Thanks for your suggestions! I actually have many more questions. I am not familiar with the low level WebGPU/WebGL API and how these functions relates to the GPU architecture and performance, and hence comes my questions and confusions.
However, the read uses a promise, which means that you won’t get the result for the current frame but for the next one (or even later, depending on the time needed to read from the GPU). If this is not a problem in your design, then it might work.
This is a problem. I would need to count to be in sync every frame.
I actually found a different way to achieve my initial goal without need to read the computed count on CPU side. But I don’t know if it actually improves performance or not. I will explain in the following. Could you help to check if it makes sense?
Like I mentioned, I have a StorageBuffer with fixed size N looks like this
[x0, y0, z0, orientation0, ....., xN-1, yN-1, zN-1, orientationN-1]. It is bound to vertex buffer so the vertex shader and fragment shader can read the position (x,y,z) and orientation for N meshes instances.
With culling, the StorageBuffer is not full. I tried to build the StorageBuffer data so it has the position and orientation of visible meshes packed at the beginning of the StorageBuffer. E.g. after applying culling, there is 8 mesh instances that should be visible. After index 31, StorageBuffer has all 0s.
[x0, y0, z0, orientation0, ....., x7, y7, z7, orientation7, 0, 0, 0, 0......0, 0, 0, 0]

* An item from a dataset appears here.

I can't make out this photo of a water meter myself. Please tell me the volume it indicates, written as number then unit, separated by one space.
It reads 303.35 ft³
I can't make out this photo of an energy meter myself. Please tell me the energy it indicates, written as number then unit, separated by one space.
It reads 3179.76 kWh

Because of culling, at the next frame, there might be 5 visible mesh instances. So the expected StorageBuffer data becomes:
[x0, y0, z0, orientation0, ....., x4, y4, z4, orientation4, 0, 0, 0, 0......0, 0, 0, 0]

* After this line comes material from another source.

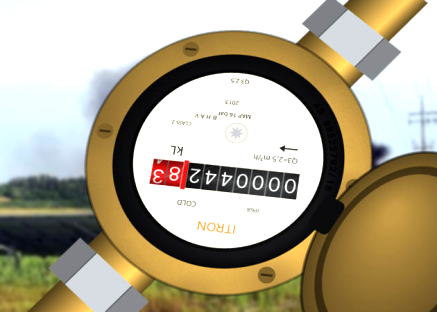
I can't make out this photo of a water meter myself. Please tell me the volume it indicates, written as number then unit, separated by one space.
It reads 442.83 kL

I am able to achieve this by using a sync point like barrier() in compute shader and resetting position and orientation data for current index GlobalInvocationID.x to 0 before the sync point. This gives StorageBuffer with all index reset to 0 after the sync point. And then compute shader code checks if the mesh instance should be visible, if so it adds the the position and orientation to index
visibleMeshCount in StorageBuffer and use atomicAdd to increase the visibleMeshCount.

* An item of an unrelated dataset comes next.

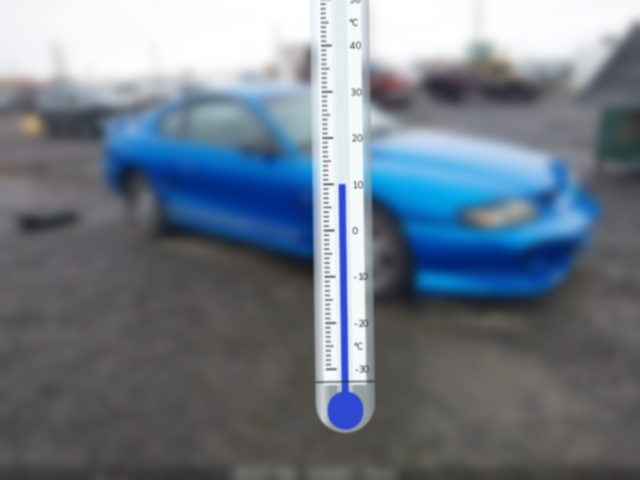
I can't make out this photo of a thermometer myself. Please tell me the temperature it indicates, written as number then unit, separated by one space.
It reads 10 °C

Now my question is do I actual gain any performance improvement by doing this? In BJS inspector, I do see the absolute FPS improves quite a lot with culling compare with drawing all N mesh instances. But since the StorageBuffer has fixed size, am I right to assume there is no memory saved? But GPU computation time could be improved based on the absolute FPS rate in inspector?
Other questions I would like to ask:
Do I loss some performance if I don’t set the forcedInstanceCount?
Is there performance difference if I don’t use sync point or atomic incremented index? This would result in a StorageBuffer that doesnt have visible meshes data continuously packed at the front. E.g. there could be entries with 0 values in between data for visible meshes:
[x0, y0, z0, orientation0, .., 0, 0, 0, ..., x4, y4, z4, orientation4, 0, 0, 0, 0......0, 0, 0, 0]